With the emergence of the commercial Internet in the 1990s, the cryptographic
landscape changed significantly, becoming part of everyday social and commerce interactions. In those years, two of the pillars of Internet security, the SSL/TLS and IPsec standardized protocols, were conceived. IBM researchers made pioneering contributions to the cryptographic design of these standards. These include the invention of the Hash-based Message Authentication Code (HMAC) and the core cryptographic design of the Internet Key Exchange (IKE) standard—a key piece of IPsec and today’s virtual private networks (VPNs).

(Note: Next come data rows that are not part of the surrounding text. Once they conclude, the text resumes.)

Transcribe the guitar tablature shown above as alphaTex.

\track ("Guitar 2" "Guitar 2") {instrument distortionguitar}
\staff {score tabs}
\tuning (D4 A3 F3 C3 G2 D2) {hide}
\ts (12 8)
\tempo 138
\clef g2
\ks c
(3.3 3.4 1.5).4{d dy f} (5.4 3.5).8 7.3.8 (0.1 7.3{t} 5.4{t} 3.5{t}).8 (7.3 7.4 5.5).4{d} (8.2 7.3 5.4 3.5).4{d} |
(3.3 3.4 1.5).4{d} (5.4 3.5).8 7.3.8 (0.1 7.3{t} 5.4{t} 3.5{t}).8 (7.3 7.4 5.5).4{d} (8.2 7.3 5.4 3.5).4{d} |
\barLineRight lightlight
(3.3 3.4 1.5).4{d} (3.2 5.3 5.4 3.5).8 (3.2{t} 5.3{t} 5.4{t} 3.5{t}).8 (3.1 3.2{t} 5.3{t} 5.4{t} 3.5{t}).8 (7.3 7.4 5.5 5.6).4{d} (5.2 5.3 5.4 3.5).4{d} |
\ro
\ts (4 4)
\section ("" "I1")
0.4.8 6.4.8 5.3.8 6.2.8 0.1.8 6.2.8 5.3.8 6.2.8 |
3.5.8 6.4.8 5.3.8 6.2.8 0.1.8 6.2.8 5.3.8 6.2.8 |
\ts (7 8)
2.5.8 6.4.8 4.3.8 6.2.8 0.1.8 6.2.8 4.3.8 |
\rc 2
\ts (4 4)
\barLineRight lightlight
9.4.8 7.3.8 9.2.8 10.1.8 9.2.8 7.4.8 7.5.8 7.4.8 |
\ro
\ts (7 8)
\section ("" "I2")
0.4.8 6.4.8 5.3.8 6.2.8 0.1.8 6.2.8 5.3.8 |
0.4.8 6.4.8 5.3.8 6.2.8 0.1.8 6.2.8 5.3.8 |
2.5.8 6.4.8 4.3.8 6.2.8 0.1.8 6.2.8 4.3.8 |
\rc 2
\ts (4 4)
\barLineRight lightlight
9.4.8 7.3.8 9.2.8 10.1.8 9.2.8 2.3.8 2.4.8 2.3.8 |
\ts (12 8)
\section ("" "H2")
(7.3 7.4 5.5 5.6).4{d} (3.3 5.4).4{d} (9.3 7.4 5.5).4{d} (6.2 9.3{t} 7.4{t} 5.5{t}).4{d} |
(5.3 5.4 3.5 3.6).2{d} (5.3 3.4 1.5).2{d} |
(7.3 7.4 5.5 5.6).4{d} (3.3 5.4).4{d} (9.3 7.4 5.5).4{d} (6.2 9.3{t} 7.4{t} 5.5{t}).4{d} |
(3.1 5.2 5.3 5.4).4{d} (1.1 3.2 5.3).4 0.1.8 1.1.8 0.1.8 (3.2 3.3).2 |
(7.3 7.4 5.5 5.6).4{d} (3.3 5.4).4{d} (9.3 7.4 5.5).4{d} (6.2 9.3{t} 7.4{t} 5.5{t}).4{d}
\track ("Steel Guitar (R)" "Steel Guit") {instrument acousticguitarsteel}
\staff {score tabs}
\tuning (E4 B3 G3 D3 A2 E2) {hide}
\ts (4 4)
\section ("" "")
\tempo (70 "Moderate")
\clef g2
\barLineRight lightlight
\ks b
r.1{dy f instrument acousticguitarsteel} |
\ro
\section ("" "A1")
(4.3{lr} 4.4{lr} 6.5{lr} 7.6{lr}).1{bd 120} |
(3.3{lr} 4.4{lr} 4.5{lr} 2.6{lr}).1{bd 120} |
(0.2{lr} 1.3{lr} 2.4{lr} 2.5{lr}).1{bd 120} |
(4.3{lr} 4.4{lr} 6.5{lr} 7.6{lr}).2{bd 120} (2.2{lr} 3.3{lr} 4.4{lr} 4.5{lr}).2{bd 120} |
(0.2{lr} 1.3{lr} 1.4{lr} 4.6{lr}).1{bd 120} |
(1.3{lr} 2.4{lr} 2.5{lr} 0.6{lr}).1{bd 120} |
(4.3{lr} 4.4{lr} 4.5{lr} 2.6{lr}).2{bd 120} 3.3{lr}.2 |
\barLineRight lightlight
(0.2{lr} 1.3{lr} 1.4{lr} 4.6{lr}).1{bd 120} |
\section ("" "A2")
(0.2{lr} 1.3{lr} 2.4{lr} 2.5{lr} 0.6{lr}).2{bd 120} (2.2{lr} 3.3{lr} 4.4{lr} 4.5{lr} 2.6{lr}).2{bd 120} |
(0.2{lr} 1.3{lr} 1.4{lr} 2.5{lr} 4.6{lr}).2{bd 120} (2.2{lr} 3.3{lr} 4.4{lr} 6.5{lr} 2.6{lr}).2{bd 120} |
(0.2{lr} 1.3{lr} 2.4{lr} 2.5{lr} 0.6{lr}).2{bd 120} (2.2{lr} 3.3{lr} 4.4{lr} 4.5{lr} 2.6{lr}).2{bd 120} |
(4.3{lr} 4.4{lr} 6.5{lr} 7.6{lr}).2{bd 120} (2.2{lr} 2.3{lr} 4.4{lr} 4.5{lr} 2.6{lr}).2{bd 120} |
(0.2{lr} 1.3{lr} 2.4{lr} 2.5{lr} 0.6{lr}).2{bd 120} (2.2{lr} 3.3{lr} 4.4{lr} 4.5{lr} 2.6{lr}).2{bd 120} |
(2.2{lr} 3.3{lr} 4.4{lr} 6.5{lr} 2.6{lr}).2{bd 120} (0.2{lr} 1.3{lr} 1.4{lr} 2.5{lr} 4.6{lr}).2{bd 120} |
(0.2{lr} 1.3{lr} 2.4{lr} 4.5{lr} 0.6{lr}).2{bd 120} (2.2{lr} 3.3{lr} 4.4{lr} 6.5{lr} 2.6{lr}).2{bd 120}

The HMAC algorithm has become the gold standard for data authentication in the Internet with millions of invocations daily everywhere in the world.

IBM researchers have contributed cryptographic solutions in many other areas—including storage encryption and security technologies—that are not only intended to help protect the integrity and confidentiality of data, but also the personal privacy of users. They also designed cryptographic architectures suitable for embedded electronics, such as SecureBlue, that greatly increase the security of consumer products and provide defenses against reverse-engineering and tampering.

Due to the strong mathematical aspects of cryptographic design, these many contributions of IBM to helping secure modern communications and interactions would not have been possible without the significant theoretical work conducted by cryptography researchers working across IBM. This has resulted in major achievements in the mathematical foundations of cryptography and led to some of the greatest innovations in the area, including pioneering work in quantum cryptography, the invention of elliptic curve cryptography, seminal contributions to cryptoanalysis, the development of lattice-based cryptosystems, the design of strongly secure (CCA) encryption schemes, the advancement of distributed cryptography and proactive security, and the recent breakthrough invention of fully homomorphic encryption.

All these advances are central to today’s science of cryptography, and the basis for many of the upcoming technologies for the ever increasing need to protect information and privacy in our “electronic society.”